→ GOAL
Show every line of the material below that contains the string "fontname", matching uppercase and lowercase exactly.

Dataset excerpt
● ● ●

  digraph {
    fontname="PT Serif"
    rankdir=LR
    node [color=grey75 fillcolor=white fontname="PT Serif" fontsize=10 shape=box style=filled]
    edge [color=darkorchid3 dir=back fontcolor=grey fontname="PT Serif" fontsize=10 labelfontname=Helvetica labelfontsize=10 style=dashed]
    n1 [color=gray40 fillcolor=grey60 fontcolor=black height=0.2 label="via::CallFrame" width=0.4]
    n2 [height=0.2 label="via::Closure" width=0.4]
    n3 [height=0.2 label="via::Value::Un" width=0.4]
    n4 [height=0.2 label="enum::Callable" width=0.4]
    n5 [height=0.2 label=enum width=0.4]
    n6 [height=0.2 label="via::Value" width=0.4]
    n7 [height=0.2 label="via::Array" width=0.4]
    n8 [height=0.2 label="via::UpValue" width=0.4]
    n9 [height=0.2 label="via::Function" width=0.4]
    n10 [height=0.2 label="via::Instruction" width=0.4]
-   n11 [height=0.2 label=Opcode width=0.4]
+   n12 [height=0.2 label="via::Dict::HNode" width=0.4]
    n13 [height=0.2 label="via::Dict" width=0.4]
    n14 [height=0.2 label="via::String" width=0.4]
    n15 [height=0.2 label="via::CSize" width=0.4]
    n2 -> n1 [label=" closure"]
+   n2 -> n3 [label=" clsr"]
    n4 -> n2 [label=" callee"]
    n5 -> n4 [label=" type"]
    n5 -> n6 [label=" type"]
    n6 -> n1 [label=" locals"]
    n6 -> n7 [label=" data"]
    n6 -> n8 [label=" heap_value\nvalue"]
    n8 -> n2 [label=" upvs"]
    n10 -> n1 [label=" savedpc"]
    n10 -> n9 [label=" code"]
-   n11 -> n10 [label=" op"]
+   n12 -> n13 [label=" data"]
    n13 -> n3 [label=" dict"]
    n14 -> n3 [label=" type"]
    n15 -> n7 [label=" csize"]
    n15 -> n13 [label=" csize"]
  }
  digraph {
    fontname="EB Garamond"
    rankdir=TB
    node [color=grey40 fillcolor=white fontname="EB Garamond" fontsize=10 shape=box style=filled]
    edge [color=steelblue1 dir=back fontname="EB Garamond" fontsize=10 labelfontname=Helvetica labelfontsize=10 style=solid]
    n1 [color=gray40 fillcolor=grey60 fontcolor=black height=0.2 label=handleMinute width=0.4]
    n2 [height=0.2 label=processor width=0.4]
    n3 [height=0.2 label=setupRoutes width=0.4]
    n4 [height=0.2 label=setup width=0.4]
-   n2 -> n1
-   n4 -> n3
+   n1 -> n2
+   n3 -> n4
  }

● ● ●

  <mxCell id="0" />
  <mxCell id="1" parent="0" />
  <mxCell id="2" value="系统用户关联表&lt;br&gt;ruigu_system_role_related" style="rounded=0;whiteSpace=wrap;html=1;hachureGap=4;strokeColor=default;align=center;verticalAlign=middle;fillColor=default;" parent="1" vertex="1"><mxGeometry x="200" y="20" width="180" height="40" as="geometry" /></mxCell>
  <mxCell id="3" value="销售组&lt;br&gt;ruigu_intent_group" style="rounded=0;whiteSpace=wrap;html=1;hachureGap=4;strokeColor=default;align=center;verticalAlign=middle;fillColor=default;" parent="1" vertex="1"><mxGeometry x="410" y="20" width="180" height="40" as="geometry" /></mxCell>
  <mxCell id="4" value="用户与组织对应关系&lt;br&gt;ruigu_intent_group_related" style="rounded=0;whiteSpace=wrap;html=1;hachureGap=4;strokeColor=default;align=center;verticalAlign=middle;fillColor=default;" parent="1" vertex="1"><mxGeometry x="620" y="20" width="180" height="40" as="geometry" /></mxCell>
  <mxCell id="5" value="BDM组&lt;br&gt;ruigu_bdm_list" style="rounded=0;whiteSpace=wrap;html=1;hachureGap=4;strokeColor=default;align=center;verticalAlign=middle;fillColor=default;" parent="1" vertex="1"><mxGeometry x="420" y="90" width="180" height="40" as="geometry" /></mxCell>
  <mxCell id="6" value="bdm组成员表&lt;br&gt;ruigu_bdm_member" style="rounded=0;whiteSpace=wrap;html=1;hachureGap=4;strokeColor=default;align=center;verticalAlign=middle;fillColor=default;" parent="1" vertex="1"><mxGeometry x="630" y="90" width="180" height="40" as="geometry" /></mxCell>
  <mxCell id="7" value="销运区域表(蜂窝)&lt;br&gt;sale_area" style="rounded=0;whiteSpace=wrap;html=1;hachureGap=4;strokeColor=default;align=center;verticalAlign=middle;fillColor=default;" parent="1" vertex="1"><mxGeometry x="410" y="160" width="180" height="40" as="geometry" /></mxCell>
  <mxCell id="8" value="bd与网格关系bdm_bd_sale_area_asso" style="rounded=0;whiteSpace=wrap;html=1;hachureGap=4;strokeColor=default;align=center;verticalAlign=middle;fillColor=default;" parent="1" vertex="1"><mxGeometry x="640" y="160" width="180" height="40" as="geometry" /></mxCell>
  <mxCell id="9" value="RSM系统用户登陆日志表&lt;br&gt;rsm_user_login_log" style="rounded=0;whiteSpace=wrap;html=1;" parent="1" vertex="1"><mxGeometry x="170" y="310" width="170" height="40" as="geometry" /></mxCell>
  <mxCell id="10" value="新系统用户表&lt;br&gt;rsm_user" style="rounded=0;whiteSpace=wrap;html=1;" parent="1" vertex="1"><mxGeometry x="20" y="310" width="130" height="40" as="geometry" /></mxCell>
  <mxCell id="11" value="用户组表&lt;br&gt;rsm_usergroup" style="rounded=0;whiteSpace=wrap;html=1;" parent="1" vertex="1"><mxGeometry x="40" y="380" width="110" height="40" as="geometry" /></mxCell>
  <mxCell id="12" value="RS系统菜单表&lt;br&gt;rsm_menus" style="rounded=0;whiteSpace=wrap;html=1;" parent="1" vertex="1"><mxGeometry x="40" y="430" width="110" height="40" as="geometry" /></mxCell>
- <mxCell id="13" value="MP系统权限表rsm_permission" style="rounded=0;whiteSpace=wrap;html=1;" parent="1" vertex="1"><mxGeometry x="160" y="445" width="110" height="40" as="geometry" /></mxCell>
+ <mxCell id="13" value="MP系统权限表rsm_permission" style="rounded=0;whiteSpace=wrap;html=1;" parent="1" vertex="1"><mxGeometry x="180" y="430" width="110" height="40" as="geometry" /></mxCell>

● ● ●

→ ANSWER FOR THE TASK
    fontname="PT Serif"
    node [color=grey75 fillcolor=white fontname="PT Serif" fontsize=10 shape=box style=filled]
    edge [color=darkorchid3 dir=back fontcolor=grey fontname="PT Serif" fontsize=10 labelfontname=Helvetica labelfontsize=10 style=dashed]
    fontname="EB Garamond"
    node [color=grey40 fillcolor=white fontname="EB Garamond" fontsize=10 shape=box style=filled]
    edge [color=steelblue1 dir=back fontname="EB Garamond" fontsize=10 labelfontname=Helvetica labelfontsize=10 style=solid]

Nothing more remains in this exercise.